*WORK ITEM*. Read the records below and copy each line that contains "Alexander".

[EXERCISE DATA]

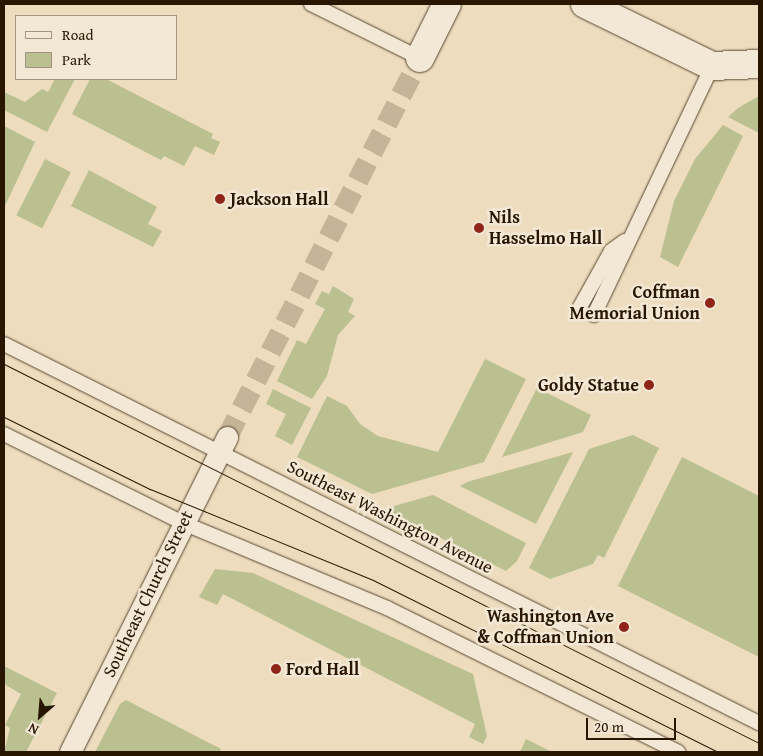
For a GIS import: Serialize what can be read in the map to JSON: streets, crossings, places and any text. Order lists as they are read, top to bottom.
{
  "streets": {
    "street": ["Southeast Church Street"],
    "lane": ["Southeast Washington Avenue"]
  },
  "crossings": [
    ["Southeast Washington Avenue", "Southeast Church Street"]
  ],
  "places": [
    "Jackson Hall",
    "Nils Hasselmo Hall",
    "Coffman Memorial Union",
    "Goldy Statue",
    "Washington Ave & Coffman Union",
    "Ford Hall"
  ],
  "legend": ["Road", "Park"],
  "scale_bar": "20 m",
  "north": "bottom left"
}
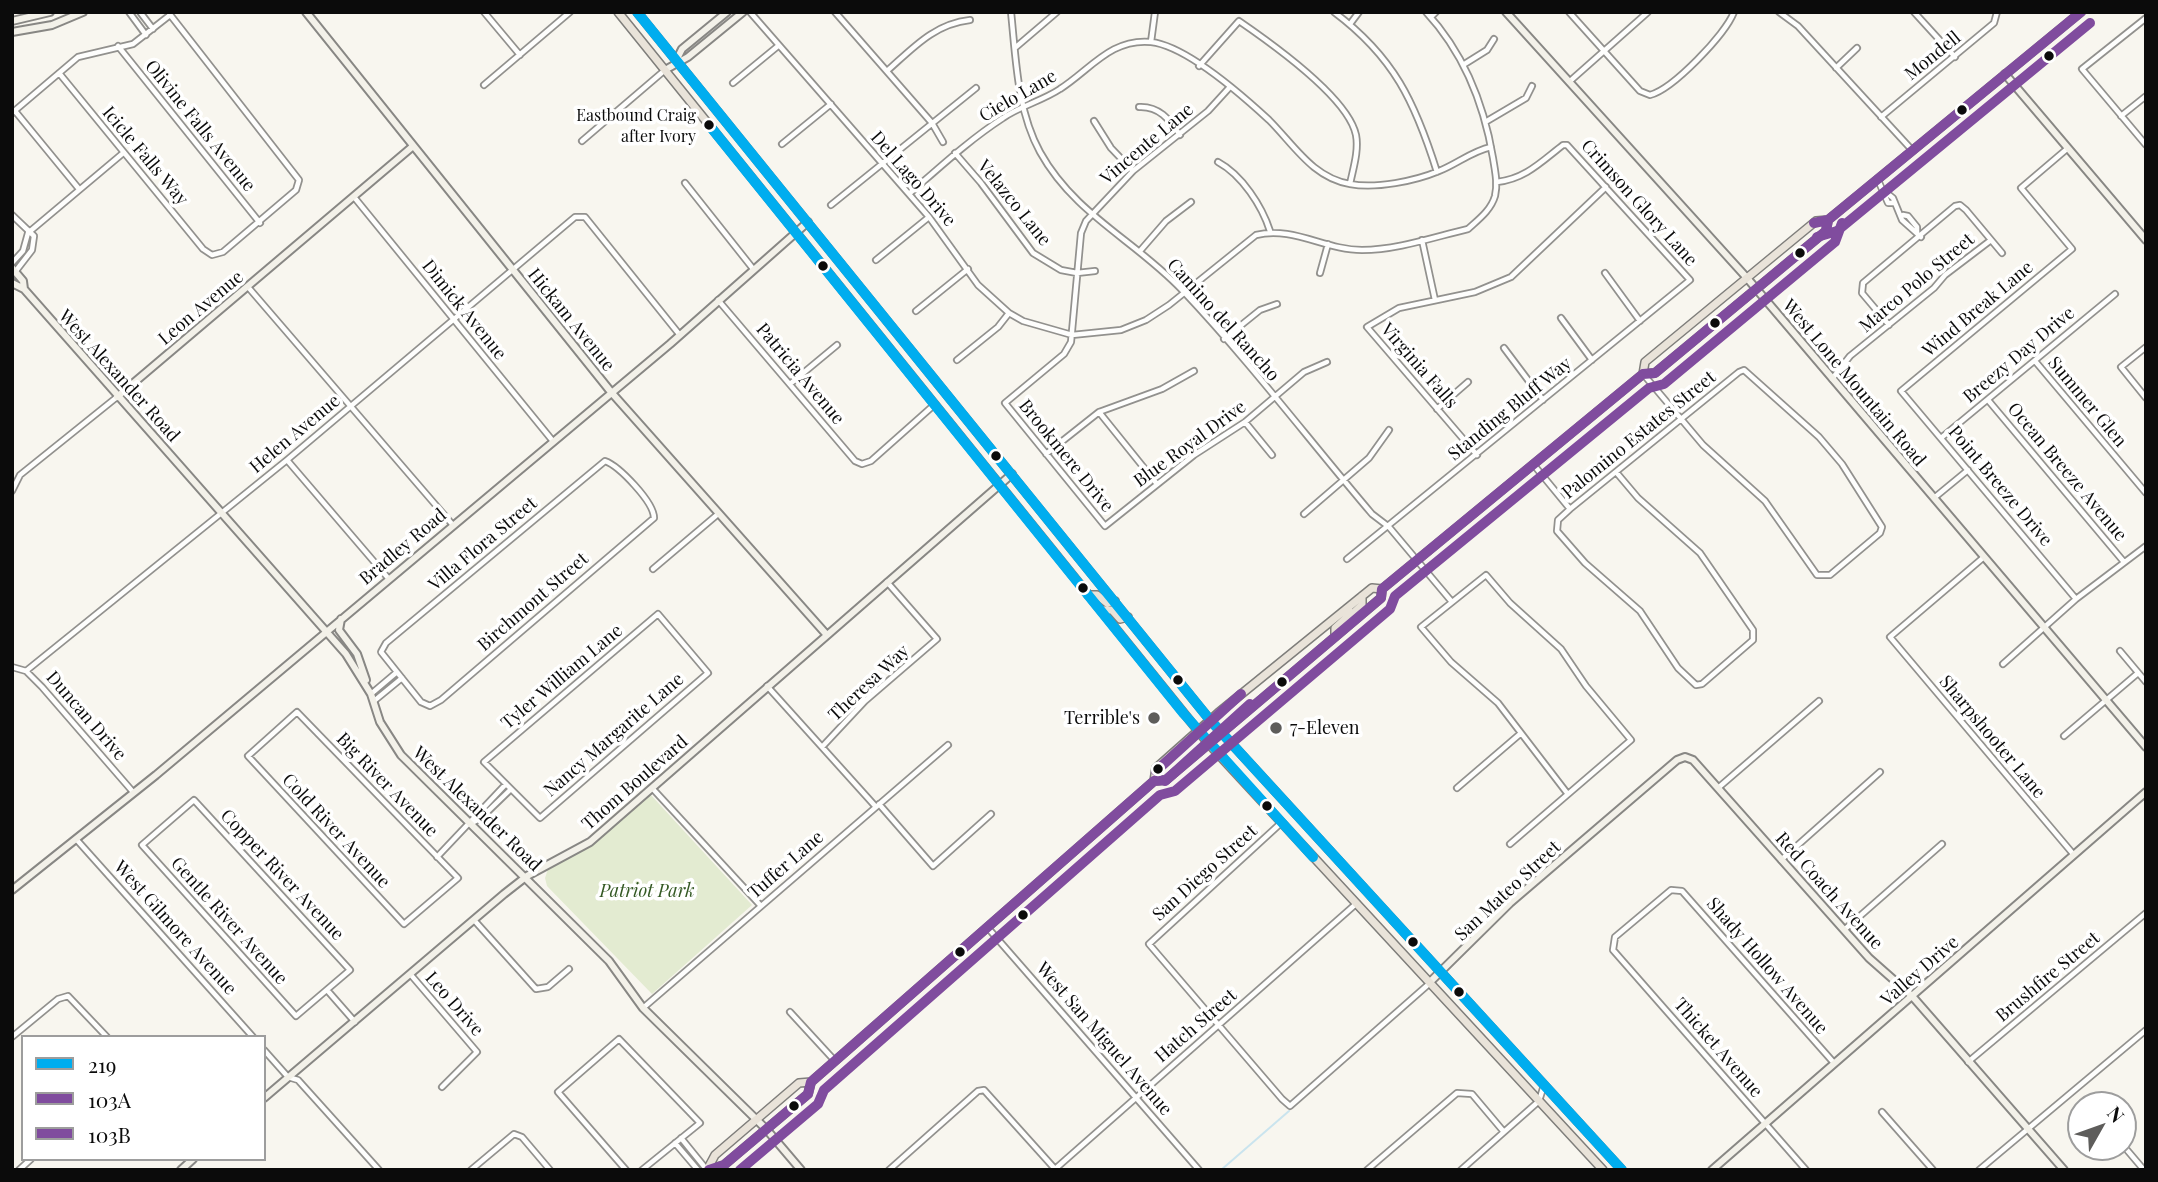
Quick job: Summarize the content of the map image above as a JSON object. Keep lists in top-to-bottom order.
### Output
{
  "streets": {
    "street": [
      "Mondell",
      "Cielo Lane",
      "Olivine Falls Avenue",
      "Vincente Lane",
      "Icicle Falls Way",
      "Del Lago Drive",
      "Velazco Lane",
      "Crimson Glory Lane",
      "Marco Polo Street",
      "Leon Avenue",
      "Wind Break Lane",
      "Dimick Avenue",
      "Hickam Avenue",
      "Camino del Rancho",
      "Breezy Day Drive",
      "Virginia Falls",
      "Patricia Avenue",
      "West Alexander Road",
      "West Lone Mountain Road",
      "Summer Glen",
      "Standing Bluff Way",
      "Helen Avenue",
      "Palomino Estates Street",
      "Blue Royal Drive",
      "Brookmere Drive",
      "Ocean Breeze Avenue",
      "Point Breeze Drive",
      "Villa Flora Street",
      "Bradley Road",
      "Birchmont Street",
      "Tyler William Lane",
      "Theresa Way",
      "Duncan Drive",
      "Nancy Margarite Lane",
      "Sharpshooter Lane",
      "Thom Boulevard",
      "Big River Avenue",
      "Cold River Avenue",
      "Tuffer Lane",
      "San Diego Street",
      "Copper River Avenue",
      "San Mateo Street",
      "Red Coach Avenue",
      "Gentle River Avenue",
      "West Gilmore Avenue",
      "Shady Hollow Avenue",
      "Valley Drive",
      "Brushfire Street",
      "Leo Drive",
      "Hatch Street",
      "West San Miguel Avenue",
      "Thicket Avenue"
    ]
  },
  "crossings": [
    ["Cielo Lane", "Del Lago Drive"],
    ["Cielo Lane", "Velazco Lane"],
    ["Cielo Lane", "Camino del Rancho"],
    ["Olivine Falls Avenue", "Icicle Falls Way"],
    ["Vincente Lane", "Del Lago Drive"],
    ["Vincente Lane", "Velazco Lane"],
    ["Vincente Lane", "Camino del Rancho"],
    ["Vincente Lane", "Brookmere Drive"],
    ["Del Lago Drive", "Camino del Rancho"],
    ["Crimson Glory Lane", "Standing Bluff Way"],
    ["Marco Polo Street", "West Lone Mountain Road"],
    ["Leon Avenue", "Dimick Avenue"],
    ["Leon Avenue", "Hickam Avenue"],
    ["Leon Avenue", "West Alexander Road"],
    ["Wind Break Lane", "Point Breeze Drive"],
    ["Dimick Avenue", "Helen Avenue"],
    ["Dimick Avenue", "Bradley Road"],
    ["Hickam Avenue", "Helen Avenue"],
    ["Hickam Avenue", "Bradley Road"],
    ["Hickam Avenue", "Thom Boulevard"],
    ["Camino del Rancho", "Standing Bluff Way"],
    ["Camino del Rancho", "Blue Royal Drive"],
    ["Breezy Day Drive", "Summer Glen"],
    ["Breezy Day Drive", "Ocean Breeze Avenue"],
    ["Breezy Day Drive", "Point Breeze Drive"],
    ["Virginia Falls", "Standing Bluff Way"],
    ["Patricia Avenue", "Bradley Road"],
    ["West Alexander Road", "Helen Avenue"],
    ["West Alexander Road", "Bradley Road"],
    ["West Alexander Road", "Thom Boulevard"],
    ["West Alexander Road", "Tuffer Lane"],
    ["West Lone Mountain Road", "Sharpshooter Lane"],
    ["Helen Avenue", "Bradley Road"],
    ["Helen Avenue", "Duncan Drive"],
    ["Blue Royal Drive", "Brookmere Drive"],
    ["Villa Flora Street", "Birchmont Street"],
    ["Bradley Road", "Duncan Drive"],
    ["Bradley Road", "West Gilmore Avenue"],
    ["Tyler William Lane", "Nancy Margarite Lane"],
    ["Theresa Way", "Thom Boulevard"],
    ["Sharpshooter Lane", "Valley Drive"],
    ["Thom Boulevard", "Leo Drive"],
    ["Big River Avenue", "Cold River Avenue"],
    ["San Diego Street", "San Mateo Street"],
    ["San Diego Street", "Hatch Street"],
    ["Copper River Avenue", "Gentle River Avenue"],
    ["San Mateo Street", "Red Coach Avenue"],
    ["San Mateo Street", "Hatch Street"],
    ["Red Coach Avenue", "Valley Drive"],
    ["Red Coach Avenue", "Brushfire Street"],
    ["Shady Hollow Avenue", "Valley Drive"],
    ["Shady Hollow Avenue", "Thicket Avenue"],
    ["Valley Drive", "Thicket Avenue"],
    ["Hatch Street", "West San Miguel Avenue"]
  ],
  "parks": ["Patriot Park"],
  "places": ["Eastbound Craig after Ivory", "Terrible's", "7-Eleven"],
  "lines": ["transit line 219", "transit line 103A", "transit line 103B"],
  "legend": ["219", "103A", "103B"],
  "north": "top right"
}
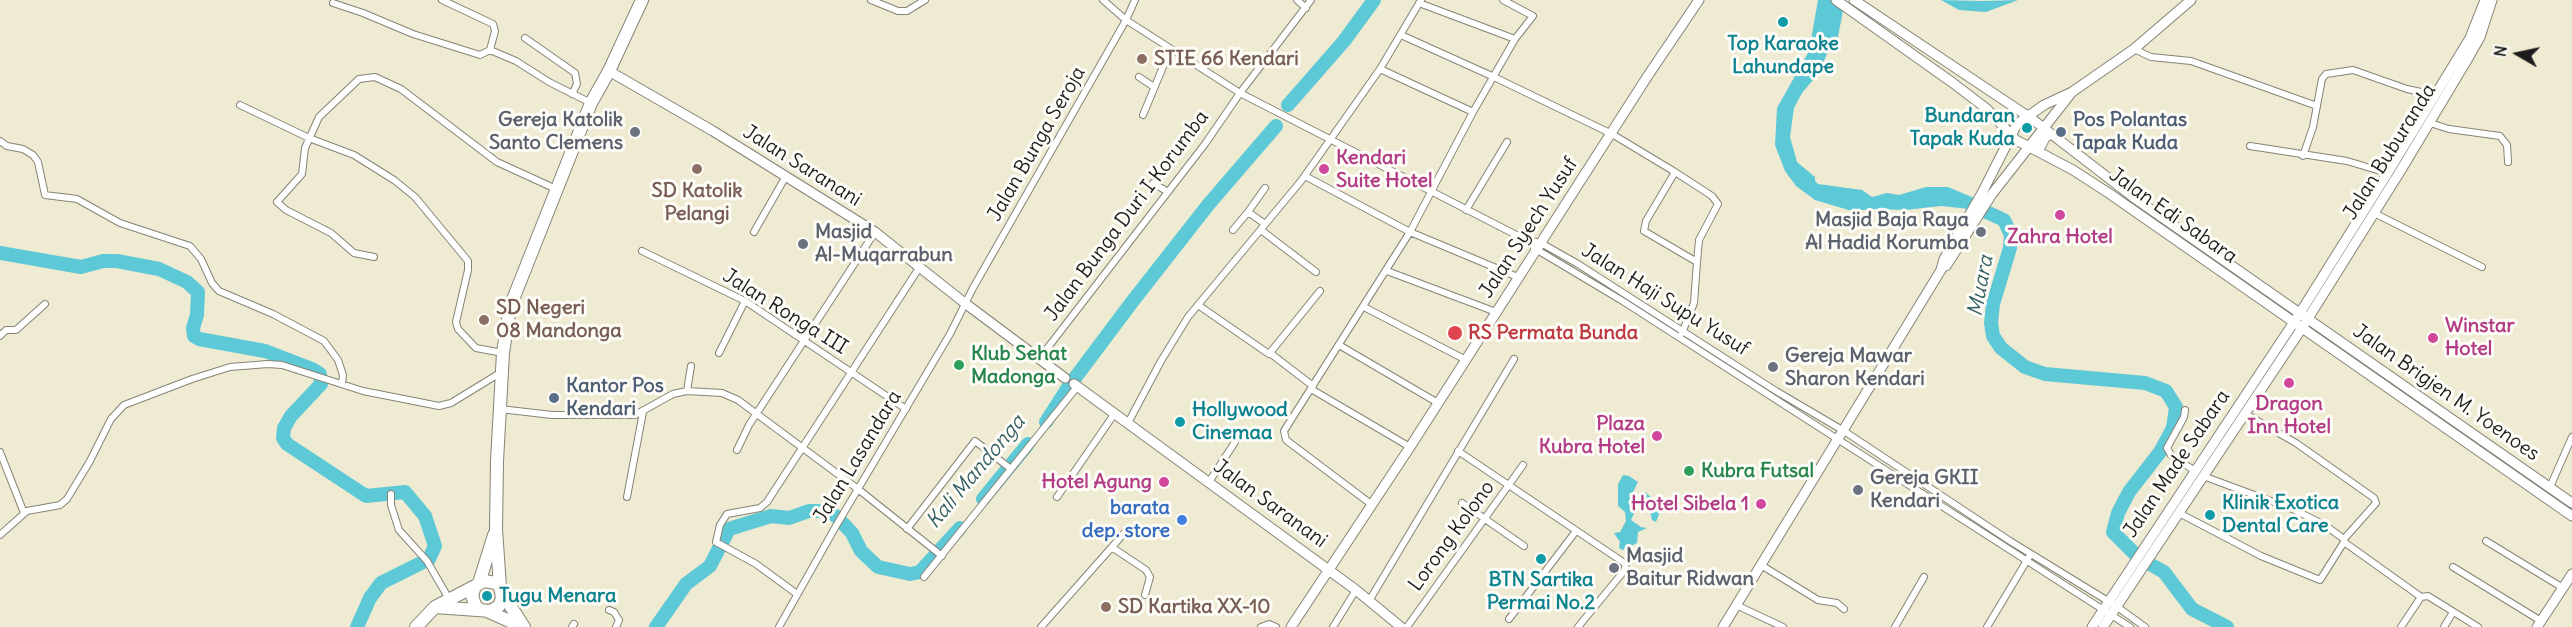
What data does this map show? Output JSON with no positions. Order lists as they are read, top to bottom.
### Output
{
  "streets": {
    "street": [
      "Jalan Bunga Seroja",
      "Jalan Buburanda",
      "Jalan Saranani",
      "Jalan Bunga Duri I Korumba",
      "Jalan Edi Sabara",
      "Jalan Syech Yusuf",
      "Jalan Haji Supu Yusuf",
      "Jalan Ronga III",
      "Jalan Brigjen M. Yoenoes",
      "Jalan Lasandara",
      "Jalan Made Sabara",
      "Lorong Kolono"
    ]
  },
  "crossings": [
    ["Jalan Bunga Seroja", "Jalan Saranani"],
    ["Jalan Bunga Seroja", "Jalan Haji Supu Yusuf"],
    ["Jalan Bunga Seroja", "Jalan Lasandara"],
    ["Jalan Buburanda", "Jalan Edi Sabara"],
    ["Jalan Buburanda", "Jalan Brigjen M. Yoenoes"],
    ["Jalan Buburanda", "Jalan Made Sabara"],
    ["Jalan Saranani", "Jalan Bunga Duri I Korumba"],
    ["Jalan Saranani", "Jalan Syech Yusuf"],
    ["Jalan Saranani", "Jalan Lasandara"],
    ["Jalan Bunga Duri I Korumba", "Jalan Haji Supu Yusuf"],
    ["Jalan Edi Sabara", "Jalan Brigjen M. Yoenoes"],
    ["Jalan Edi Sabara", "Jalan Made Sabara"],
    ["Jalan Syech Yusuf", "Jalan Haji Supu Yusuf"],
    ["Jalan Haji Supu Yusuf", "Jalan Made Sabara"],
    ["Jalan Ronga III", "Jalan Lasandara"],
    ["Jalan Brigjen M. Yoenoes", "Jalan Made Sabara"]
  ],
  "water": ["Muara", "Kali Mandonga"],
  "places": [
    "Top Karaoke Lahundape",
    "STIE 66 Kendari",
    "Bundaran Tapak Kuda",
    "Gereja Katolik Santo Clemens",
    "Pos Polantas Tapak Kuda",
    "SD Katolik Pelangi",
    "Kendari Suite Hotel",
    "Zahra Hotel",
    "Masjid Baja Raya Al Hadid Korumba",
    "Masjid Al-Muqarrabun",
    "SD Negeri 08 Mandonga",
    "RS Permata Bunda",
    "Winstar Hotel",
    "Klub Sehat Madonga",
    "Gereja Mawar Sharon Kendari",
    "Dragon Inn Hotel",
    "Kantor Pos Kendari",
    "Hollywood Cinemaa",
    "Plaza Kubra Hotel",
    "Kubra Futsal",
    "Hotel Agung",
    "Gereja GKII Kendari",
    "Hotel Sibela 1",
    "Klinik Exotica Dental Care",
    "barata dep. store",
    "BTN Sartika Permai No.2",
    "Masjid Baitur Ridwan",
    "Tugu Menara",
    "SD Kartika XX-10"
  ],
  "north": "left"
}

[/EXERCISE DATA]

*WRITTEN SOLUTION*.
      "West Alexander Road",
    ["Leon Avenue", "West Alexander Road"],
    ["West Alexander Road", "Helen Avenue"],
    ["West Alexander Road", "Bradley Road"],
    ["West Alexander Road", "Thom Boulevard"],
    ["West Alexander Road", "Tuffer Lane"],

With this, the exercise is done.